- AIM OF THE TASK
Show every line below where "frame" appears.

┌────────

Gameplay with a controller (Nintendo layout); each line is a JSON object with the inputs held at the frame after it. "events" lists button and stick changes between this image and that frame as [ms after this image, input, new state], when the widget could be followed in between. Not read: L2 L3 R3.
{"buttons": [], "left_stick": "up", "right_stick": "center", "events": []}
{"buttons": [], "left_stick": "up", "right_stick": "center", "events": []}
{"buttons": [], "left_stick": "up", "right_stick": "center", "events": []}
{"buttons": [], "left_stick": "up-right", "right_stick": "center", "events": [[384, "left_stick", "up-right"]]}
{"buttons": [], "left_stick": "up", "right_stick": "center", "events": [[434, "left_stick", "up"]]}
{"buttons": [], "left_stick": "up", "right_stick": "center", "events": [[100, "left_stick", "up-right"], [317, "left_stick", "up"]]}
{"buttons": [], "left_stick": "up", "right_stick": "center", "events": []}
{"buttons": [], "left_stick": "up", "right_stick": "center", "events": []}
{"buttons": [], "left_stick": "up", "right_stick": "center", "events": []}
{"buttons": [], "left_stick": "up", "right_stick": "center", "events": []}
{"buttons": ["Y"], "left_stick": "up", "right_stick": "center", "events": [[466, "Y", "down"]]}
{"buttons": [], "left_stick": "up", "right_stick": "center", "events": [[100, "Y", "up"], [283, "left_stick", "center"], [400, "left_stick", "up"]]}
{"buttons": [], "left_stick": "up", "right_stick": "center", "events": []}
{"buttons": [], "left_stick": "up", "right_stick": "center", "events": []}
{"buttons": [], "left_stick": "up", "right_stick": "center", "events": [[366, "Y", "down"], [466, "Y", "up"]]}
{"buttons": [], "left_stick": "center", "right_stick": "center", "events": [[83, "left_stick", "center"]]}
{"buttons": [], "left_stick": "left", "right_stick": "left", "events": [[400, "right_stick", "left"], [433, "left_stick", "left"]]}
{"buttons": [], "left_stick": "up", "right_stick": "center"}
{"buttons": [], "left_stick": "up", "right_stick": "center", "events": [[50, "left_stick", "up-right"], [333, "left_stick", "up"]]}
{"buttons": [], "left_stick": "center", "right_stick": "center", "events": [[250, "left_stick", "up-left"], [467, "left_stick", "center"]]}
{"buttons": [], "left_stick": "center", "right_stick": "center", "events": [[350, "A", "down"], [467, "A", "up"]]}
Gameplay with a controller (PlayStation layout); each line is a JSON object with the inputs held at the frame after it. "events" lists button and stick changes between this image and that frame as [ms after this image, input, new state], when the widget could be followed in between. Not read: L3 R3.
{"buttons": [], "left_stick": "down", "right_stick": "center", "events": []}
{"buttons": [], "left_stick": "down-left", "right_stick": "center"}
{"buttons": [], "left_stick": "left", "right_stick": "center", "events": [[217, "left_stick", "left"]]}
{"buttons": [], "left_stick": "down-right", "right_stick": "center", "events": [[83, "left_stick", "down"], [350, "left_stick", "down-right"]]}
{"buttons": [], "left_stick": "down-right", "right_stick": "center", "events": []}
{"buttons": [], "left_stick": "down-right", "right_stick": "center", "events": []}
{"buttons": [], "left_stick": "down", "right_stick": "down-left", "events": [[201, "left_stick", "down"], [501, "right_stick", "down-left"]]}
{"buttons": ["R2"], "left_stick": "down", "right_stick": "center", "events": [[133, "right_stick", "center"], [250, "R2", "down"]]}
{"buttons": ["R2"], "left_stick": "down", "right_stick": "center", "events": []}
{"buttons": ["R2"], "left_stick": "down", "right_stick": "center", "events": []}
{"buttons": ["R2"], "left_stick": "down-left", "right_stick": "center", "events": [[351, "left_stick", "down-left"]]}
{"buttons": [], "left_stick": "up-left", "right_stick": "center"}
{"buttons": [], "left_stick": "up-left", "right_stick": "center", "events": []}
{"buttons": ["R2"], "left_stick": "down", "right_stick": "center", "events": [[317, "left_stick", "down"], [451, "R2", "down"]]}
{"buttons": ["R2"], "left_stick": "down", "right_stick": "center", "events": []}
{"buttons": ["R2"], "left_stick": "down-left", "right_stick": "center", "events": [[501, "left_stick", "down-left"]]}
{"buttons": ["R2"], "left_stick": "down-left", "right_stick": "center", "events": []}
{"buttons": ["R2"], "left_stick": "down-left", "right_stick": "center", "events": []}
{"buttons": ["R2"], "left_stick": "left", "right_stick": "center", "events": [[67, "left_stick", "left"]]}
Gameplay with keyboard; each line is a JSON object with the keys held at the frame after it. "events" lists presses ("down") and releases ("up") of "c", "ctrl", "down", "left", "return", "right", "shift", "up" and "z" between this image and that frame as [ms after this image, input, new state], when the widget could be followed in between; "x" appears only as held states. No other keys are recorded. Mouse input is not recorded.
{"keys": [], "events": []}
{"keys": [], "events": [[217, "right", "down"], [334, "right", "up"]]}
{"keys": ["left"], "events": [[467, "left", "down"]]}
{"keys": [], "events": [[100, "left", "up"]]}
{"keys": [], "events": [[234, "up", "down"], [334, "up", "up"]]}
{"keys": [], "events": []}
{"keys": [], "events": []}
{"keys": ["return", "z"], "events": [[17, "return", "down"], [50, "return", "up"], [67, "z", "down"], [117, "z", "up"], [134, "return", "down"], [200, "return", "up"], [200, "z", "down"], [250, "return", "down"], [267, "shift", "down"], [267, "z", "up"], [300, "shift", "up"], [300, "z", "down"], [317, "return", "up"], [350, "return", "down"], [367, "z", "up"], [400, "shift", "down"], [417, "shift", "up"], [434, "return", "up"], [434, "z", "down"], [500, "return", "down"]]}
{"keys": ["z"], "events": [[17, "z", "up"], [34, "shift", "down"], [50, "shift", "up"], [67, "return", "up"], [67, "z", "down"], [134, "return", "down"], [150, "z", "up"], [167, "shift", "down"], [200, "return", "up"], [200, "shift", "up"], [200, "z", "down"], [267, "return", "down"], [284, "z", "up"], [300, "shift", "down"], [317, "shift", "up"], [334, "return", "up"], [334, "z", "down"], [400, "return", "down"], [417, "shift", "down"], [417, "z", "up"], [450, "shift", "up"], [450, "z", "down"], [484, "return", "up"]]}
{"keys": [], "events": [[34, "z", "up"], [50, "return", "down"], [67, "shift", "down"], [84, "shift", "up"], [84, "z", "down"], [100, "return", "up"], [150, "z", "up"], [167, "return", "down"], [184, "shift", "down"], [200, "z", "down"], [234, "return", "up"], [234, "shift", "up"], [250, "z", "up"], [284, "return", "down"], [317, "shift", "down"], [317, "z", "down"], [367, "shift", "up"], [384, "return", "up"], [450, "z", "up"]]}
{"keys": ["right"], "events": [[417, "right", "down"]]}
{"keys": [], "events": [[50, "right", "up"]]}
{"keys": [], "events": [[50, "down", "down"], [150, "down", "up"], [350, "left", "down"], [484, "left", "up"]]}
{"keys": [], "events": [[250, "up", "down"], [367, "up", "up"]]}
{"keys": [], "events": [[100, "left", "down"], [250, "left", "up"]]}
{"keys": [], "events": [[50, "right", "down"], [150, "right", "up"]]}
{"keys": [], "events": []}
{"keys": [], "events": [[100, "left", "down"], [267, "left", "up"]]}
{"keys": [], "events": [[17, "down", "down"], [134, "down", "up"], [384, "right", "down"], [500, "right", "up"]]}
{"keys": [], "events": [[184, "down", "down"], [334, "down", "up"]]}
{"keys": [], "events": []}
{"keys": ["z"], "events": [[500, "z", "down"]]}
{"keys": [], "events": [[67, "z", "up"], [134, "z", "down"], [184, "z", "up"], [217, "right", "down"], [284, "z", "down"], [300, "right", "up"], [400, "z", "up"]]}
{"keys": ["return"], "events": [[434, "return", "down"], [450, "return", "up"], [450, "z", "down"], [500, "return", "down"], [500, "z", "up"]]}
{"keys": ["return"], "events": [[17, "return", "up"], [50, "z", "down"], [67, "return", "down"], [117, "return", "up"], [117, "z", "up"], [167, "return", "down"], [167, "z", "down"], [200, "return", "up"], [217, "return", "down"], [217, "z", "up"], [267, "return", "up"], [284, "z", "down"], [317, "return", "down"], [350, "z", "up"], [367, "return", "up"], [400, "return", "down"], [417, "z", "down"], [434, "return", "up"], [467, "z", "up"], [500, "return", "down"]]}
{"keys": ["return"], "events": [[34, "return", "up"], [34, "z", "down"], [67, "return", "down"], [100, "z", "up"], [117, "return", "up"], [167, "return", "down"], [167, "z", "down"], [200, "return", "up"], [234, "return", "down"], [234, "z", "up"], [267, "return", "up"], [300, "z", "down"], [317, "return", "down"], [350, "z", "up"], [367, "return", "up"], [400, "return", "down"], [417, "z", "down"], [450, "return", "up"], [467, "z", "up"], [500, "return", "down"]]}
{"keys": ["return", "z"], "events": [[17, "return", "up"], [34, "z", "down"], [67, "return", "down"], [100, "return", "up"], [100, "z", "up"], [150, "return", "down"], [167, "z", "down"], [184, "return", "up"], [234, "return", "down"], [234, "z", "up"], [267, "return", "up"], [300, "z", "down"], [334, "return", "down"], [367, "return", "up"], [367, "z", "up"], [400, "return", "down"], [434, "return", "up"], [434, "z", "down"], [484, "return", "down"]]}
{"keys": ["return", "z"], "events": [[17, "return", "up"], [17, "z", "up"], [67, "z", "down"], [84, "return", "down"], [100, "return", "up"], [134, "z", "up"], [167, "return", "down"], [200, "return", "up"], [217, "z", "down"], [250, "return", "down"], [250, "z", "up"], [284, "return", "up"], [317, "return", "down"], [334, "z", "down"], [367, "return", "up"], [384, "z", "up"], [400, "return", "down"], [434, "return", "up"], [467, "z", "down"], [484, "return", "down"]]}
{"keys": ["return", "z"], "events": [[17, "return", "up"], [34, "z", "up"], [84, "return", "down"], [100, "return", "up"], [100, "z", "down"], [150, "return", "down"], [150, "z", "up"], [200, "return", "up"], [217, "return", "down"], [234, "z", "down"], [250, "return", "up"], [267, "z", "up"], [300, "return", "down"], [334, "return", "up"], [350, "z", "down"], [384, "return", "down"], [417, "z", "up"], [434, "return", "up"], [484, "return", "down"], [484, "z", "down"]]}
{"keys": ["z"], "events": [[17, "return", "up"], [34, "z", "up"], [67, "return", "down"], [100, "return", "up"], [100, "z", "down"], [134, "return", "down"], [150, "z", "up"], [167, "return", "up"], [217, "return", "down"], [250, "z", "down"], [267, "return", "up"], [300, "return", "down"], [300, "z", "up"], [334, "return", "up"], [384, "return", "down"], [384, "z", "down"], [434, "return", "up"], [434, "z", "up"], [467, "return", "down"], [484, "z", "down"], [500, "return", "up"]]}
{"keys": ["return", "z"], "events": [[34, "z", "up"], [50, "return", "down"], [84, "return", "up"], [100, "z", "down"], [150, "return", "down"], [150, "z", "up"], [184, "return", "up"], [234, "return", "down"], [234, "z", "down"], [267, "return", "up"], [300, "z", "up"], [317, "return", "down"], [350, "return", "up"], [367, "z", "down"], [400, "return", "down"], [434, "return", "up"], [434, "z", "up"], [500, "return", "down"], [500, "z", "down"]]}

└────────

- ANSWER SECTION
Gameplay with a controller (Nintendo layout); each line is a JSON object with the inputs held at the frame after it. "events" lists button and stick changes between this image and that frame as [ms after this image, input, new state], when the widget could be followed in between. Not read: L2 L3 R3.
Gameplay with a controller (PlayStation layout); each line is a JSON object with the inputs held at the frame after it. "events" lists button and stick changes between this image and that frame as [ms after this image, input, new state], when the widget could be followed in between. Not read: L3 R3.
Gameplay with keyboard; each line is a JSON object with the keys held at the frame after it. "events" lists presses ("down") and releases ("up") of "c", "ctrl", "down", "left", "return", "right", "shift", "up" and "z" between this image and that frame as [ms after this image, input, new state], when the widget could be followed in between; "x" appears only as held states. No other keys are recorded. Mouse input is not recorded.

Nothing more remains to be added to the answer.